**Text passage:**
Considering the non-inflammatory nature of most of the lesions observed and the context of these children's lifestyle, family history, and sociodemographic issues, a presumptive diagnosis of infection by anthropophilic dermatophyte species was raised. However, taking into account some cases of inflammatory lesions, the child's lifestyle consisting of activities exposing them to contact with the ground and animals, it was expected to have a high prevalence of geophilic and zoophilic species. This trend of the switch between zoophylic and anthropophilic dermatophytes was reported by others in India [31]. It is well established that people with dermatophytoses are at risk of spreading the infection to others by direct or indirect contact through shared surfaces and equipment and that the persistence within the same physical environment may represent opportunities for reinfection and disease spread [44, 45]. T. soudanense, has a high epidemiological rate of inter-human transmission. In this study, the sources of infection were unknown. However, most patients from the same school had direct contact with each other, suggesting the contagious nature of these infections. This emphasizes the importance of carrying out periodic epidemiological studies and molecular typing that would allow answering the question of the origin of the isolated strains.
An epidemiological study with accurate identification of dermatophytes is essential for the efficient management of this public health problem [5, 46], because it may 1) help local health providers to differentiate between dermatophytic and non-dermatophytic superficial infections; 2) identify the potential sources of infection by comparing the intra-specific variation; 3) to draw strategies to prevent transmission; 4) to implement the appropriate antifungal therapies [47–49] and 5) to help public health authorities to draw an epidemiological map (i.e., which dermatophyte species are found in the population’s understudy).
Due to the lack of reports or studies on dermatophytes in Cape Verde, it is not known whether the isolated strains were endemic or imported. However, as all the participants were nationals, with no contact with immigrants, it is legitimate to conclude that the dermatophytes species found in this study are endemic. It was left to elucidate whether, in each school, the infections were caused by a single strain that persisted in the population and was transmitted between students or by different strains. Molecular typing of strains could indicate these important epidemiological issues [50–52].
Although our study is limited by its small size, it is a clinical and public health asset in Cape Verde, providing complementary information to the available epidimiological data on the prevalence of dermatophytes infection in Africa, more specifically in an archipelago. Future studies need to be carried out to assess the incidence and trends of change at the national level.

**To do:**
Using the dermatophyte passage, answer:
(a) Which species has a high epidemiological rate of inter-human transmission?
(b) What fact about the participants supports concluding that the species found are endemic?
(c) What do future studies need to assess?
Rely only on the dermatophyte passage.

**Records provided:**
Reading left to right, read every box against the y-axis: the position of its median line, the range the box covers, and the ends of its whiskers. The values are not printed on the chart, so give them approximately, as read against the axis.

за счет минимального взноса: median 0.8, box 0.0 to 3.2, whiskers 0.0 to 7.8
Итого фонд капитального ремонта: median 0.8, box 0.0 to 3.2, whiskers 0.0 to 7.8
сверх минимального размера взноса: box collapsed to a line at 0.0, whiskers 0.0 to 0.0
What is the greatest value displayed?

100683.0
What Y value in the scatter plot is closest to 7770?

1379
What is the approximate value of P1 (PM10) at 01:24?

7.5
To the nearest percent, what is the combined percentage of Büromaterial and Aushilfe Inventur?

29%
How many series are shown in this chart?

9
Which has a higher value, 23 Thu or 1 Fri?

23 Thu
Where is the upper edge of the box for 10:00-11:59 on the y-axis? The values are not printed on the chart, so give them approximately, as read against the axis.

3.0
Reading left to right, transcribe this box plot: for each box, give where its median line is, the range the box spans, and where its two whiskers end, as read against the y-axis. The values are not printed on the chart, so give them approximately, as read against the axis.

**Exercise result:**
(a) T. soudanense.
(b) All the participants were nationals, with no contact with immigrants.
(c) The incidence and trends of change at the national level.